Reposted from NPRed:
“When students at Purdue University are reading their homework assignments, sometimes the assignments are reading them too. A software program called Course Signals tracks various pieces of information, including the number of points earned in the course and the amount of time the student has spent logged in to the college’s software platform. Course Signals combines this data with knowledge about the student’s background, such as her high school GPA, and generates a “green,” “yellow,” or “red” light representing her chances of doing well in the course. Professors then have the option of sending students text messages or emails either warning them to buckle down or cheering them on.

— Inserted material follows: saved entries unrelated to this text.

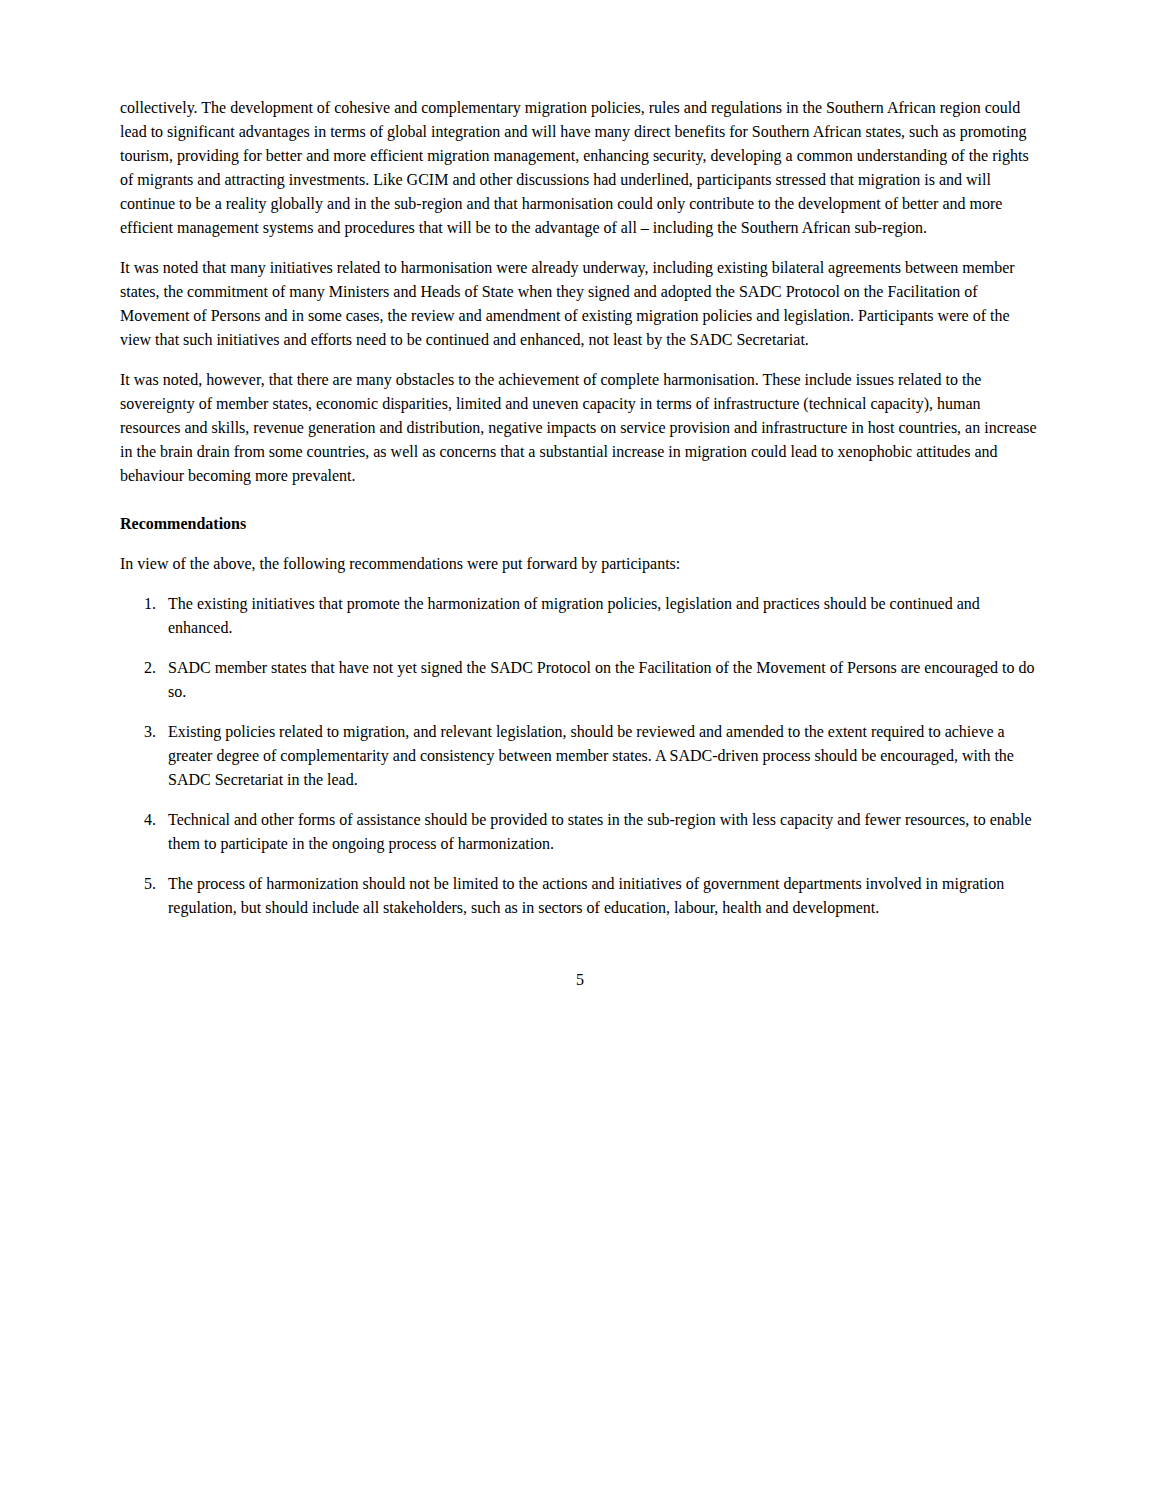collectively. The development of cohesive and complementary migration policies, rules and regulations in the Southern African region could lead to significant advantages in terms of global integration and will have many direct benefits for Southern African states, such as promoting tourism, providing for better and more efficient migration management, enhancing security, developing a common understanding of the rights of migrants and attracting investments. Like GCIM and other discussions had underlined, participants stressed that migration is and will continue to be a reality globally and in the sub-region and that harmonisation could only contribute to the development of better and more efficient management systems and procedures that will be to the advantage of all – including the Southern African sub-region.
It was noted that many initiatives related to harmonisation were already underway, including existing bilateral agreements between member states, the commitment of many Ministers and Heads of State when they signed and adopted the SADC Protocol on the Facilitation of Movement of Persons and in some cases, the review and amendment of existing migration policies and legislation. Participants were of the view that such initiatives and efforts need to be continued and enhanced, not least by the SADC Secretariat.
It was noted, however, that there are many obstacles to the achievement of complete harmonisation. These include issues related to the sovereignty of member states, economic disparities, limited and uneven capacity in terms of infrastructure (technical capacity), human resources and skills, revenue generation and distribution, negative impacts on service provision and infrastructure in host countries, an increase in the brain drain from some countries, as well as concerns that a substantial increase in migration could lead to xenophobic attitudes and behaviour becoming more prevalent.
Recommendations
In view of the above, the following recommendations were put forward by participants:
The existing initiatives that promote the harmonization of migration policies, legislation and practices should be continued and enhanced.
SADC member states that have not yet signed the SADC Protocol on the Facilitation of the Movement of Persons are encouraged to do so.
Existing policies related to migration, and relevant legislation, should be reviewed and amended to the extent required to achieve a greater degree of complementarity and consistency between member states. A SADC-driven process should be encouraged, with the SADC Secretariat in the lead.
Technical and other forms of assistance should be provided to states in the sub-region with less capacity and fewer resources, to enable them to participate in the ongoing process of harmonization.
The process of harmonization should not be limited to the actions and initiatives of government departments involved in migration regulation, but should include all stakeholders, such as in sectors of education, labour, health and development.
5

This is one early real-world application of the new and rapidly expanding fields of research called learning analytics and educational data mining. When students use software as part of the learning process, whether in online or blended courses or doing their own research, they generate massive amounts of data. Scholars are running large-scale experiments using this data to improve teaching; to help students stay motivated and succeed in college; and even to learn more about the brain and the process of learning itself. But with all this potential comes serious concerns. Facebook caused a furor over the past couple of weeks when the company’s lead scientist published a research paper indicating that the social network had tinkered with the news feeds of hundreds of thousands of people in an experiment to see whether their emotions could be influenced. As unsettling as that may have been, users of a recreational social network are free to click away or delete their accounts at any time. College students, on the other hand, are committed. Earning a degree is crucial to their future success, and requires a significant investment of time and money.
The field of learning analytics isn’t just about advancing the understanding of learning. It’s also being applied in efforts to try to influence and predict student behavior. It’s here that the ethical rubber really meets the road. With the Course Signals project, for example, an algorithm flags a certain group of students as being likely to struggle. The information it draws on includes a demographic profile of the student: his or her age, whether they live on campus, and how many credits they’ve attempted or already earned in college. Depending on the way that prediction is communicated to teachers and students, it could have troubling implications if the predictions unduly influence teachers’ perceptions of their students.”